Geocode an input stream of ftm entities with nominatim and google maps as fallback (geocoders are tried in the given order):

cat entitis.ftm.ijson | ftmgeo geocode -g nominatim -g google > entities_geocoded.ftm.ijson

This looks for the address prop on input entities and creates address entities with reference to the input entities. The output contains all entities from the input stream plus newly created addresses.

If an input entity is itself an Address entity, it will be geocoded as well and their props (country, city, ...) will be merged with the geocoder result.

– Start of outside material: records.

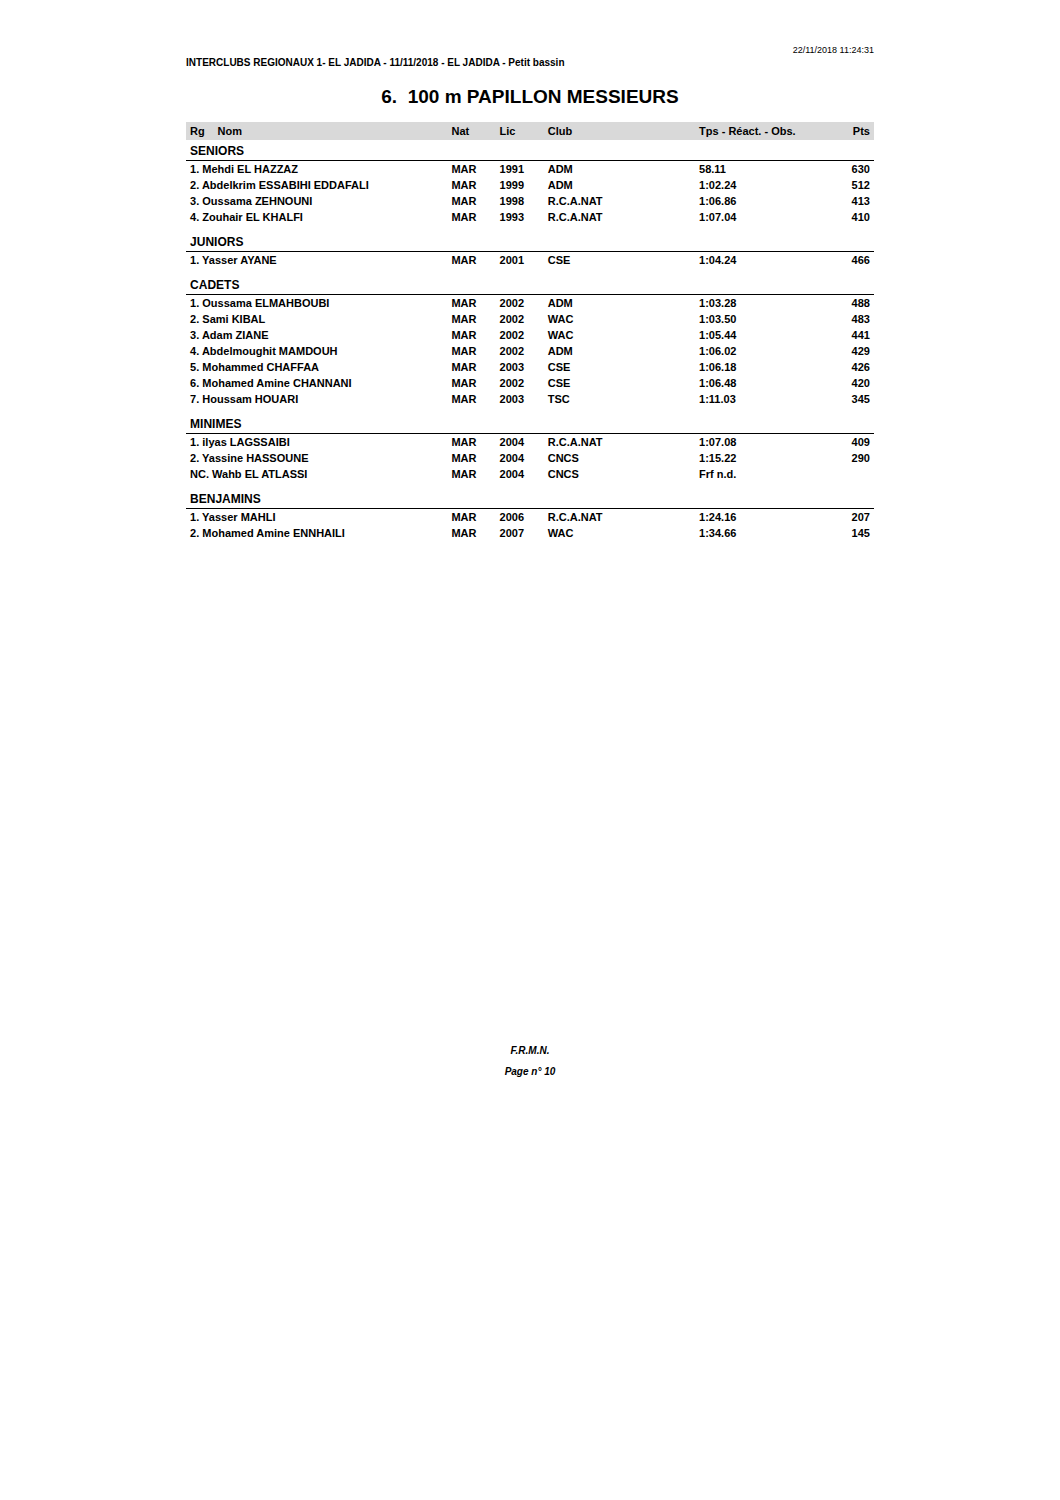22/11/2018 11:24:31
INTERCLUBS REGIONAUX 1- EL JADIDA - 11/11/2018 - EL JADIDA - Petit bassin
6. 100 m PAPILLON MESSIEURS
| Rg | Nom | Nat | Lic | Club | Tps - Réact. - Obs. | Pts |
| --- | --- | --- | --- | --- | --- | --- |
| SENIORS |
| 1. Mehdi EL HAZZAZ | MAR | 1991 | ADM | 58.11 | 630 |
| 2. Abdelkrim ESSABIHI EDDAFALI | MAR | 1999 | ADM | 1:02.24 | 512 |
| 3. Oussama ZEHNOUNI | MAR | 1998 | R.C.A.NAT | 1:06.86 | 413 |
| 4. Zouhair EL KHALFI | MAR | 1993 | R.C.A.NAT | 1:07.04 | 410 |
| JUNIORS |
| 1. Yasser AYANE | MAR | 2001 | CSE | 1:04.24 | 466 |
| CADETS |
| 1. Oussama ELMAHBOUBI | MAR | 2002 | ADM | 1:03.28 | 488 |
| 2. Sami KIBAL | MAR | 2002 | WAC | 1:03.50 | 483 |
| 3. Adam ZIANE | MAR | 2002 | WAC | 1:05.44 | 441 |
| 4. Abdelmoughit MAMDOUH | MAR | 2002 | ADM | 1:06.02 | 429 |
| 5. Mohammed CHAFFAA | MAR | 2003 | CSE | 1:06.18 | 426 |
| 6. Mohamed Amine CHANNANI | MAR | 2002 | CSE | 1:06.48 | 420 |
| 7. Houssam HOUARI | MAR | 2003 | TSC | 1:11.03 | 345 |
| MINIMES |
| 1. ilyas LAGSSAIBI | MAR | 2004 | R.C.A.NAT | 1:07.08 | 409 |
| 2. Yassine HASSOUNE | MAR | 2004 | CNCS | 1:15.22 | 290 |
| NC. Wahb EL ATLASSI | MAR | 2004 | CNCS | Frf n.d. | |
| BENJAMINS |
| 1. Yasser MAHLI | MAR | 2006 | R.C.A.NAT | 1:24.16 | 207 |
| 2. Mohamed Amine ENNHAILI | MAR | 2007 | WAC | 1:34.66 | 145 |
F.R.M.N.
Page n° 10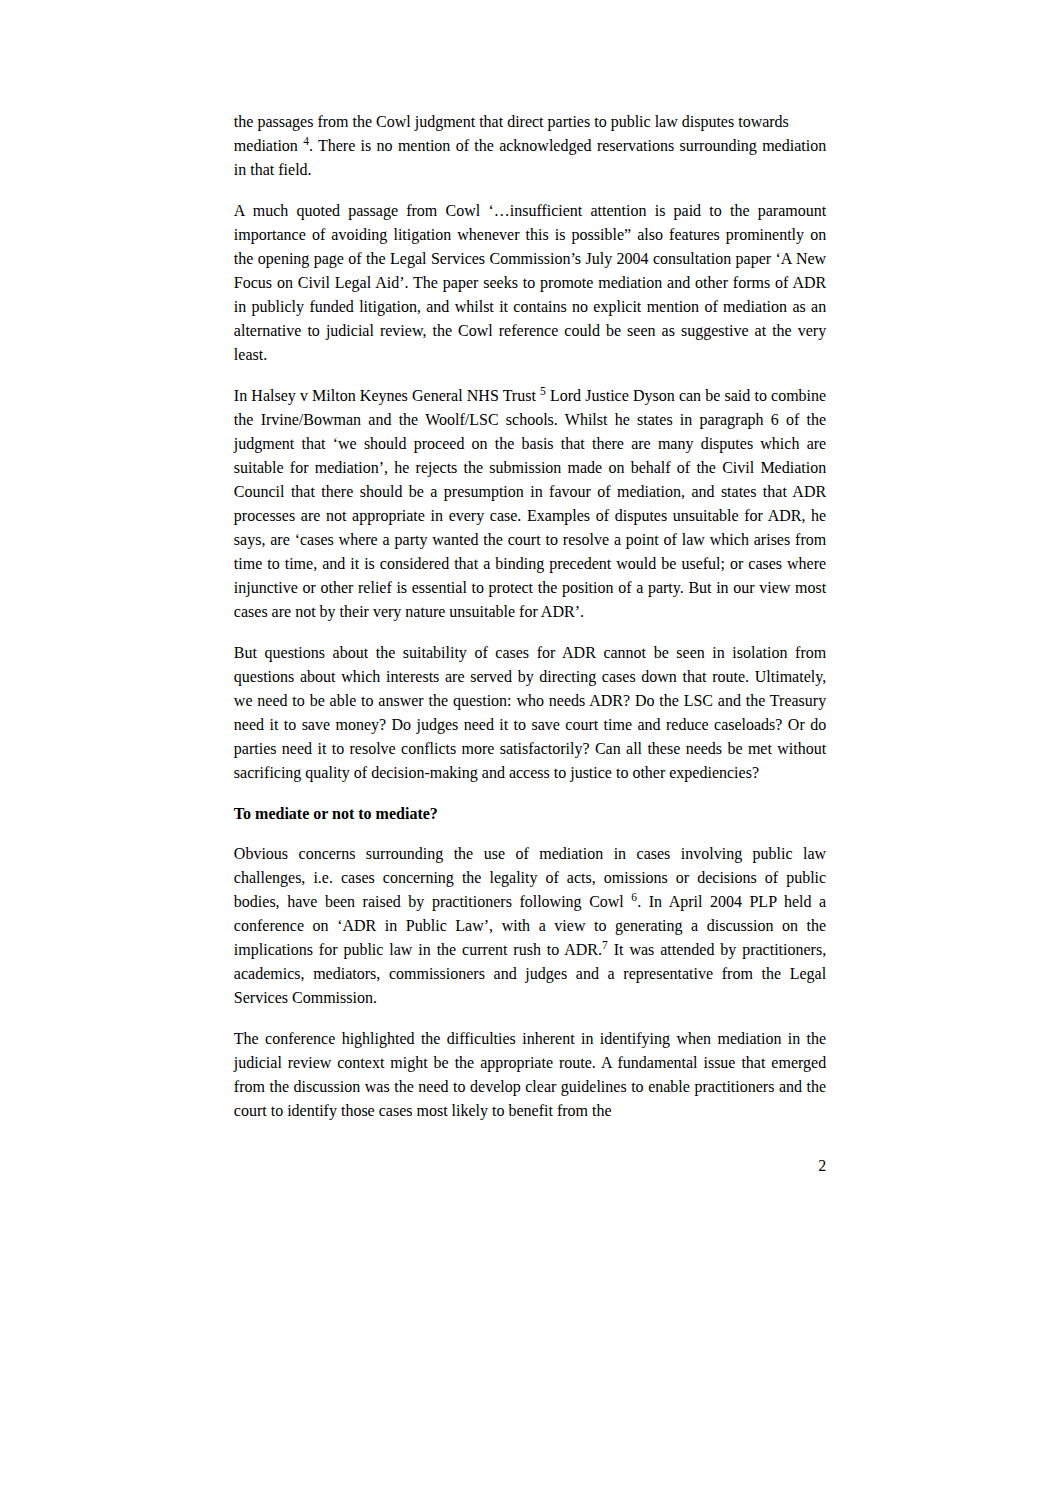the passages from the Cowl judgment that direct parties to public law disputes towards
mediation 4. There is no mention of the acknowledged reservations surrounding mediation in that field.
A much quoted passage from Cowl ‘…insufficient attention is paid to the paramount importance of avoiding litigation whenever this is possible” also features prominently on the opening page of the Legal Services Commission’s July 2004 consultation paper ‘A New Focus on Civil Legal Aid’. The paper seeks to promote mediation and other forms of ADR in publicly funded litigation, and whilst it contains no explicit mention of mediation as an alternative to judicial review, the Cowl reference could be seen as suggestive at the very least.
In Halsey v Milton Keynes General NHS Trust 5 Lord Justice Dyson can be said to combine the Irvine/Bowman and the Woolf/LSC schools. Whilst he states in paragraph 6 of the judgment that ‘we should proceed on the basis that there are many disputes which are suitable for mediation’, he rejects the submission made on behalf of the Civil Mediation Council that there should be a presumption in favour of mediation, and states that ADR processes are not appropriate in every case. Examples of disputes unsuitable for ADR, he says, are ‘cases where a party wanted the court to resolve a point of law which arises from time to time, and it is considered that a binding precedent would be useful; or cases where injunctive or other relief is essential to protect the position of a party. But in our view most cases are not by their very nature unsuitable for ADR’.
But questions about the suitability of cases for ADR cannot be seen in isolation from questions about which interests are served by directing cases down that route. Ultimately, we need to be able to answer the question: who needs ADR? Do the LSC and the Treasury need it to save money? Do judges need it to save court time and reduce caseloads? Or do parties need it to resolve conflicts more satisfactorily? Can all these needs be met without sacrificing quality of decision-making and access to justice to other expediencies?
To mediate or not to mediate?
Obvious concerns surrounding the use of mediation in cases involving public law challenges, i.e. cases concerning the legality of acts, omissions or decisions of public bodies, have been raised by practitioners following Cowl 6. In April 2004 PLP held a conference on ‘ADR in Public Law’, with a view to generating a discussion on the implications for public law in the current rush to ADR.7 It was attended by practitioners, academics, mediators, commissioners and judges and a representative from the Legal Services Commission.
The conference highlighted the difficulties inherent in identifying when mediation in the judicial review context might be the appropriate route. A fundamental issue that emerged from the discussion was the need to develop clear guidelines to enable practitioners and the court to identify those cases most likely to benefit from the
2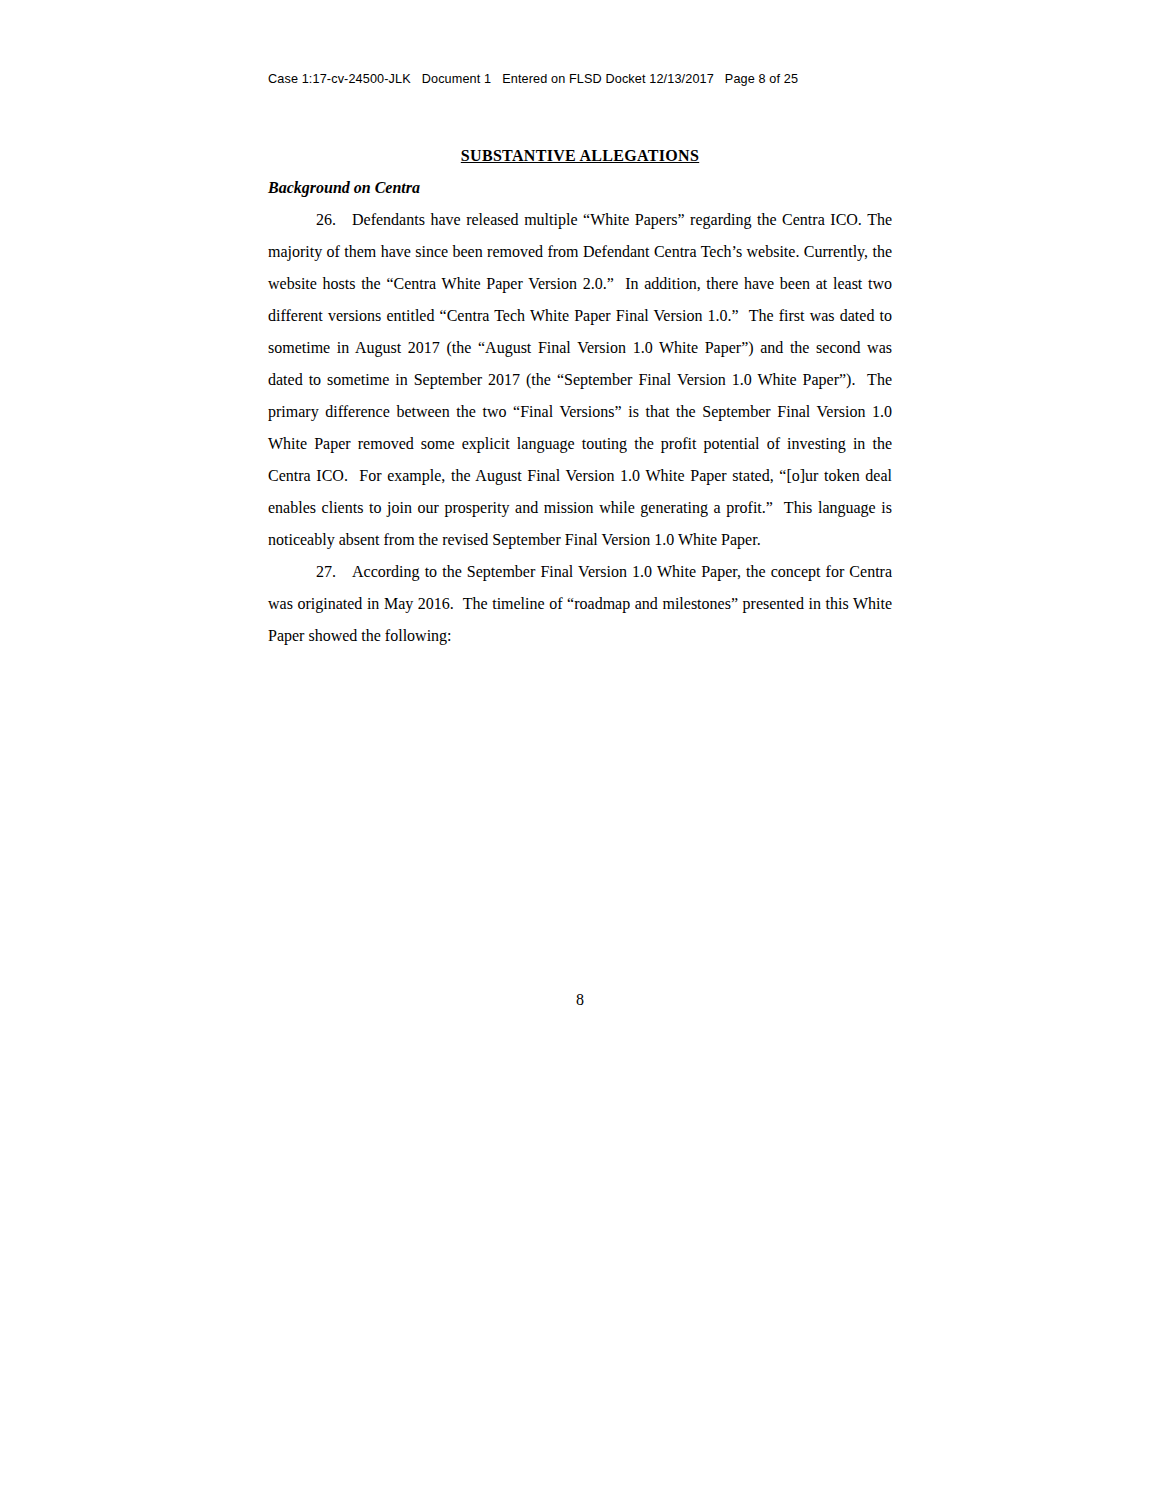Case 1:17-cv-24500-JLK Document 1 Entered on FLSD Docket 12/13/2017 Page 8 of 25
SUBSTANTIVE ALLEGATIONS
Background on Centra
26. Defendants have released multiple “White Papers” regarding the Centra ICO. The majority of them have since been removed from Defendant Centra Tech’s website. Currently, the website hosts the “Centra White Paper Version 2.0.” In addition, there have been at least two different versions entitled “Centra Tech White Paper Final Version 1.0.” The first was dated to sometime in August 2017 (the “August Final Version 1.0 White Paper”) and the second was dated to sometime in September 2017 (the “September Final Version 1.0 White Paper”). The primary difference between the two “Final Versions” is that the September Final Version 1.0 White Paper removed some explicit language touting the profit potential of investing in the Centra ICO. For example, the August Final Version 1.0 White Paper stated, “[o]ur token deal enables clients to join our prosperity and mission while generating a profit.” This language is noticeably absent from the revised September Final Version 1.0 White Paper.
27. According to the September Final Version 1.0 White Paper, the concept for Centra was originated in May 2016. The timeline of “roadmap and milestones” presented in this White Paper showed the following:
8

During the process, addresses are parsed and normalized and looked up in the address cache database before actual geocoding. After geocoding, new addresses are added to the cache database.

Address ids will be rewritten based on normalization (addressEntity refs are updated on other entities), to keep the original ids, add the flag --no-rewrite-ids

Geocoders can be set via GEOCODERS and default to nominatim

More information:

ftmgeo geocode --help

geocoding just address strings

csv format (for all csv input streams) first column address, optional second column country (name or code) and third language for postal context

To ftm address entities:

cat addresses.csv | ftmgeo geocode --input-format=csv > addresses.ftm.ijson

To csv:

cat addresses.csv | ftmgeo geocode --input-format=csv --output-format=csv > addresses.csv

formatting / normalization

Get a cleaned address line from messy input strings.

cat addresses.txt | ftmgeo format-line > clean_addresses.csv

libpostal parsed components

Get a csv with all the parsed components from libpostal.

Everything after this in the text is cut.